Пост номер 4

Сегодня я заучено отчеканил на разводе караула:
- Караульный четвёртого поста, второй смены курсант Купянский. Пост номер четыре двухсменный, ночной. Под охраной и обороной состоит: секретная библиотека, дверь одна, печать одна, номер двадцать восемь.

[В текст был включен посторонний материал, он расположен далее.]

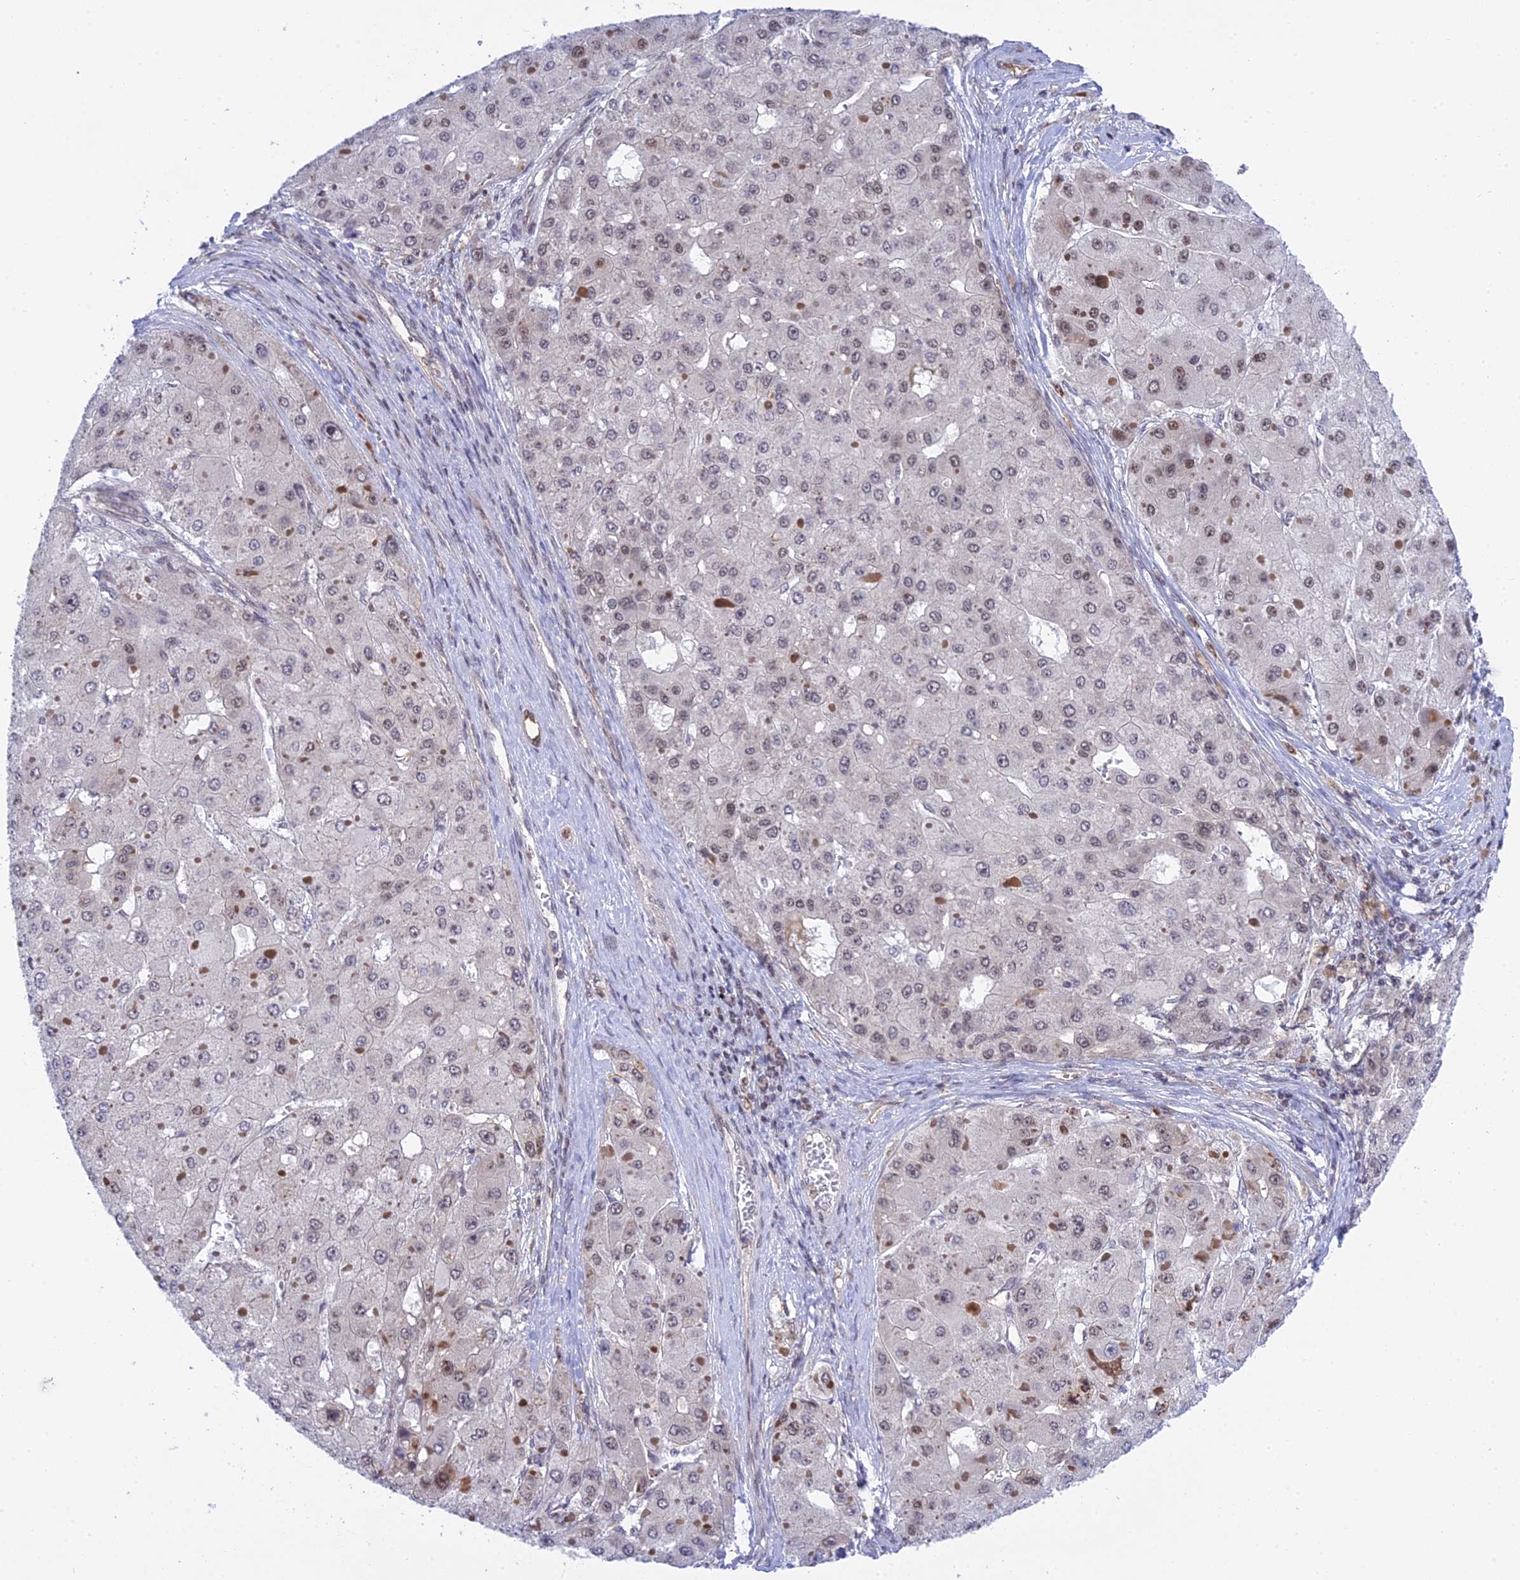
{"staining": {"intensity": "moderate", "quantity": "<25%", "location": "nuclear"}, "tissue": "liver cancer", "cell_type": "Tumor cells", "image_type": "cancer", "snomed": [{"axis": "morphology", "description": "Carcinoma, Hepatocellular, NOS"}, {"axis": "topography", "description": "Liver"}], "caption": "Protein expression analysis of human liver cancer reveals moderate nuclear positivity in approximately <25% of tumor cells.", "gene": "TCEA1", "patient": {"sex": "female", "age": 73}}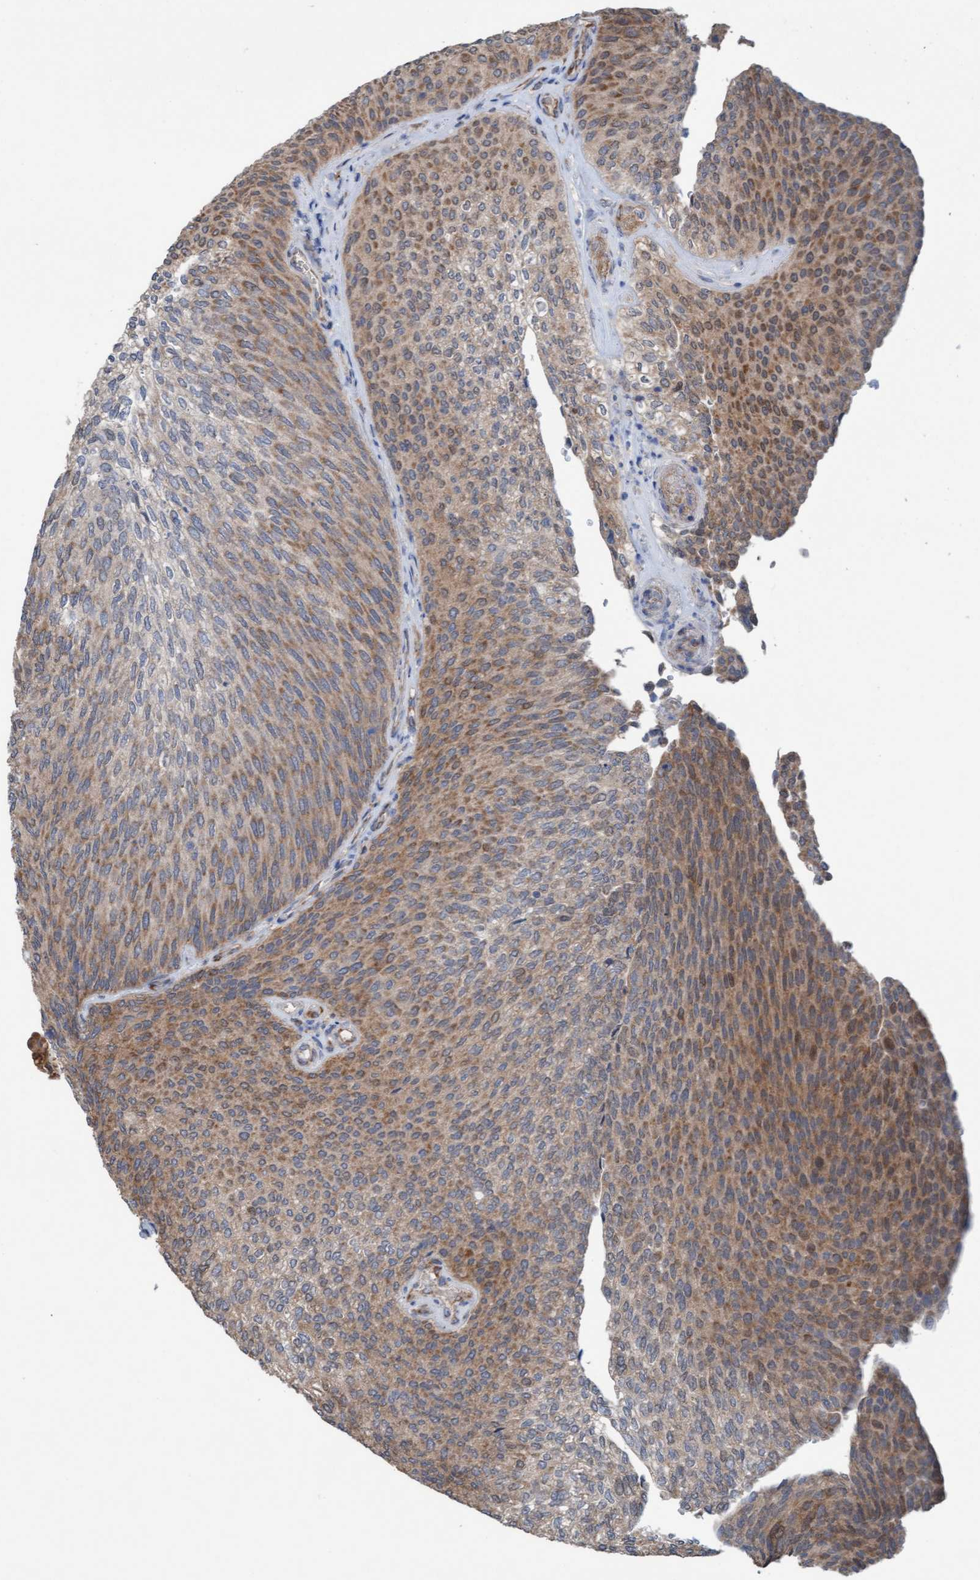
{"staining": {"intensity": "moderate", "quantity": "25%-75%", "location": "cytoplasmic/membranous"}, "tissue": "urothelial cancer", "cell_type": "Tumor cells", "image_type": "cancer", "snomed": [{"axis": "morphology", "description": "Urothelial carcinoma, Low grade"}, {"axis": "topography", "description": "Urinary bladder"}], "caption": "Brown immunohistochemical staining in urothelial cancer exhibits moderate cytoplasmic/membranous expression in about 25%-75% of tumor cells. (DAB (3,3'-diaminobenzidine) IHC with brightfield microscopy, high magnification).", "gene": "ZNF566", "patient": {"sex": "female", "age": 79}}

И вот теперь, я иду по ночной сырости, тупо уставясь в затылок разводящему. Разводящий – младший сержант Радкевич, хоть и зовётся среди своих Совой, но темноте видит не очень хорошо, часто спотыкается и что то шипит сквозь зубы. После тёплой караулки даже в шинели не очень то комфортно. Я тихонько ёжусь. Пост №4 – это лафа. Это тебе не всю ночь шарахаться под дождём или снегом. Тихо, сухо. Входящего в здание слышно издалека. Смена моя предпоследняя. Отстою свои два часа, потом меня опять меняют. А ближе к 8 часам подойдёт секретчик и пост снимут. Тихонько хлопнула тяжёлая стеклянная дверь, отгораживая нас от дождливой осени. Мы в корпусе. Обычно часовые на этом посту любят подремать. Поэтому, мы с сержантом делаем хитрые рожи и на цыпочках крадёмся по ступеням. В сумраке здания слышно только наше затаённое дыхание, да тяжёлый шорох шинелей. Мой сменщик сегодня - Андрюха Улезко. Некоторое время назад стал знаменит на всю батарею. И дело даже не в том, он – сын кадрового военного носил на себе боевые шрамы, которые, как известно, украшают мужчину. Шрамы он получил ещё в детстве. Стрелял в тире с отцовского пистолета и взялся двумя руками за рукоять, как в кино. Отработавший затвор и оставил на правой руке две параллельные отметины. У Андрюхи было жизненное кредо: никогда не наступать на люки. В тот день мы шли батареей на развод. Уже не первый курс, в строю могли и поболтать и поглазеть по сторонам. Колонна шла прямо на открытый канализационный люк, огибая его с двух сторон. Но, Улезко так увлёкся разговором с соседом, что наступил одной ногой на пустоту… и не провалился, а как ни в чём не бывало, пошёл дальше. Я хотел крикнуть ему но, не успел. Оторопев, оглянулся на соседа:
- Вадим, ты ЭТО видел?
Вадим только кивнул головой, судорожно сглатывая… Потом его спрашивали, как ему удаётся «летать». Но, он не верил подначкам и только посылал шутников куда подальше.

Мы тихонько добрались до третьего этажа. Так и есть! На подоконнике, привалившись спиной к косяку, мирно спал Андрюха. Одна рука безвольно свешивалась, а вторая слегка придерживала карабин. Карабин сонно кренился, словно сам хотел прилечь и недоумевал, почему это человек спит, а его заставляет стоять. Мы на цыпочках подошли ближе и Радкевич слегка потянул оружие на себя. Часовой мгновенно дёрнулся, вцепился в оружие двумя руками.
- Я не сплю! – уставился на нас невидящим взглядом.
Мы рассмеялись.
- Ладно, пошли уже, «не сплю» - проговорил Радкевич.
- Пост сдал – буркнул Андрюха, сползая с подоконника.
- Пост принял – ответил я, осматривая печать на двери.
- Смотри, Улезко, чтобы в следующий раз не получилось как с первым курсом, - сказал я и мы снова засмеялись глядя на пулевое отверстие в потолке…

Звонкое эхо весело металось по широким коридорам, длинным лестничным пролётам, ударяясь в белёные квадратные окна и терялось где-то на четвёртом этаже, затихая тонким протяжным звоном. Гремели вёдра, грохотали упавшие на бетонный пол швабры. Тараторили румяные уборщицы, готовясь к трудовому утру. За окном ещё темно. Маленькая стрелка на часах только-только перевалила за шестёрку. Но, уборщиц не много, а работы уйма. Весёлые бабульки не торопясь, по привычке двинулись на второй этаж, в туалет, набрать воды в старые мятые вёдра. Как в друг в их оживлённый гомон вплёлся новый звук. Откуда то сверху донеслось:
- Стой-кито-дёт!
Но, окрика никто не услышал.
- Стой-стреляю!
Уборщицы слегка приостановились. Показалось что-то? Да нет, точно, показалось. И весёлая гурьба двинулась дальше. Тут то неуёмное веселье было прервано грохотом мгновенно заложившим уши. Это часовой дотошно выполняя требования Устава выстрелил вверх. Грохот выстрела ещё не успел затихнуть, как вёдра были брошены, а бабульки с отчаянным визгом бросились на улицу. В здании остался только полуоглохший часовой осыпаемый пылью с потолка.